Movement execution defines a distinct neural state in dyskinesia and enhances decoding

Parkinson patients suffer from levodopa-induced dyskinesia, which occur adversely to chronic dopaminergic treatment. These abnormal involuntary movements can only partly be actively suppressed and affect quality of life. A lowered motor inhibition during hyperdopaminergic states, associated with structural and plasticity changes in the cortico-basal-ganglia motor network, is hypothesized to enable dyskinesia. Oscillatory cortico-subthalamic patterns associated with dyskinesia are proposed as adaptive neuromodulation biomarkers, but their dependence on behavioral states such as dyskinetic movement presence or suppression remains unknown.

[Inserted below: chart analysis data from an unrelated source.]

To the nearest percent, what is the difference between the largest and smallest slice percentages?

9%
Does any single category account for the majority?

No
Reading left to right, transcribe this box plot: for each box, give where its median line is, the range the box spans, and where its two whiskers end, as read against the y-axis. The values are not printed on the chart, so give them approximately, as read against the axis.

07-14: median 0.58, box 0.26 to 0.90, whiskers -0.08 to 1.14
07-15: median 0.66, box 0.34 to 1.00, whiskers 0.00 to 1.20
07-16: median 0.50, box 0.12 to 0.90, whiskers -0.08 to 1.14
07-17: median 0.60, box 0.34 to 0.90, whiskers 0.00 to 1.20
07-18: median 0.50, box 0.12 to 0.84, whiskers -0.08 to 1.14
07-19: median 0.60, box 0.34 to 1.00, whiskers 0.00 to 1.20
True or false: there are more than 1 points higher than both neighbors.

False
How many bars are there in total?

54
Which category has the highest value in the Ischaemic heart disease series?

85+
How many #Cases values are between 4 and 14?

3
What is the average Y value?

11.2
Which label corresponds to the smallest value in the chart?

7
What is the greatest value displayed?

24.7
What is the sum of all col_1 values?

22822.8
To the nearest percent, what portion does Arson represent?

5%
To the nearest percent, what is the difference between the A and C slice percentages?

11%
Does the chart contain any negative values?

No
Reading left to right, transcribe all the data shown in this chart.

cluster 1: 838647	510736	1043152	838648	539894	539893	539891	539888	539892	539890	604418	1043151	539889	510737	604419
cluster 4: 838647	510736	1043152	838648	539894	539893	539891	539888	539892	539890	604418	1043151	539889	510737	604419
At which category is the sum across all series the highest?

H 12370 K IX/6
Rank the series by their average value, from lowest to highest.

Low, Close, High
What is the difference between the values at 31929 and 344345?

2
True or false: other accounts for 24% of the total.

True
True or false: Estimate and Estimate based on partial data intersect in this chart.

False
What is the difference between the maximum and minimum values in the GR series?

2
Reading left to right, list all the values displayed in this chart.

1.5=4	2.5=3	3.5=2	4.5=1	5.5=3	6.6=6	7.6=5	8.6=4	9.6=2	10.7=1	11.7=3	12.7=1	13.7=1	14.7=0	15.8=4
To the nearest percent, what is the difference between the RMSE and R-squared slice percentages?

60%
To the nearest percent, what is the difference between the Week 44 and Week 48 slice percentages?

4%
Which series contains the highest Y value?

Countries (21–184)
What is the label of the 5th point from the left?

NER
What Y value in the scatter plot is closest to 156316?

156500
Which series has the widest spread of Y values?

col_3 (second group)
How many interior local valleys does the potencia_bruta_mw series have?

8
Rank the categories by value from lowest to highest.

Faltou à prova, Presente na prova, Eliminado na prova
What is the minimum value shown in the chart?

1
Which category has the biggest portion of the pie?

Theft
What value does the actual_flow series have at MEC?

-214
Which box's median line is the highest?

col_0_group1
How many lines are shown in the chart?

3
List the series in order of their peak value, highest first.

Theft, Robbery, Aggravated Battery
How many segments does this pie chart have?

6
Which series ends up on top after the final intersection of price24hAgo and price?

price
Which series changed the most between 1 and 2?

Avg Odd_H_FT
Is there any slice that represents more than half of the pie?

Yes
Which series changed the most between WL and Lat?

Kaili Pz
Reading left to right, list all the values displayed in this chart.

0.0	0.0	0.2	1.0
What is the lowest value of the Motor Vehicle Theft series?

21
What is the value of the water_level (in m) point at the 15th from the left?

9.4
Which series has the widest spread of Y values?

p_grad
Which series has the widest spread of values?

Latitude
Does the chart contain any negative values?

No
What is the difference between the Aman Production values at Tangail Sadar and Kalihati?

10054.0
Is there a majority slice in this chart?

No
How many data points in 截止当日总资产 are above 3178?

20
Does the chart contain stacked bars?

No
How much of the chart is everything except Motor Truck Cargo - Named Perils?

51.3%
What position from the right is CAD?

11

We studied cortico-subthalamic oscillations in 22 Parkinson’s patients during dyskinesia-evoking protocols. We clinically differentiated between non-dyskinetic and dyskinetic periods, and defined movement presence with kinematics, leading to four behavioral states containing rest, voluntary movements, movement suppression during dyskinesia, and dyskinetic movements.

Elevated subthalamic theta-activity and attenuated beta-activity was found during both dyskinetic movement suppression and execution, while cortico-subthalamic gamma-activity only increased during dyskinetic movement execution. Subthalamic spectral changes significantly predicted dyskinesia presence, and movement presence significantly affected the predictive performance. A movement-aware classifier enhanced dyskinesia detection based on movement-depending biomarkers containing cortical oscillations and gamma-bands.

We propose movement execution during dyskinesia to be a distinct behavioral and neural microstate within a dopamine-depending dyskinetic macrostate, that can enhance dyskinesia classification for adaptive neuromodulation.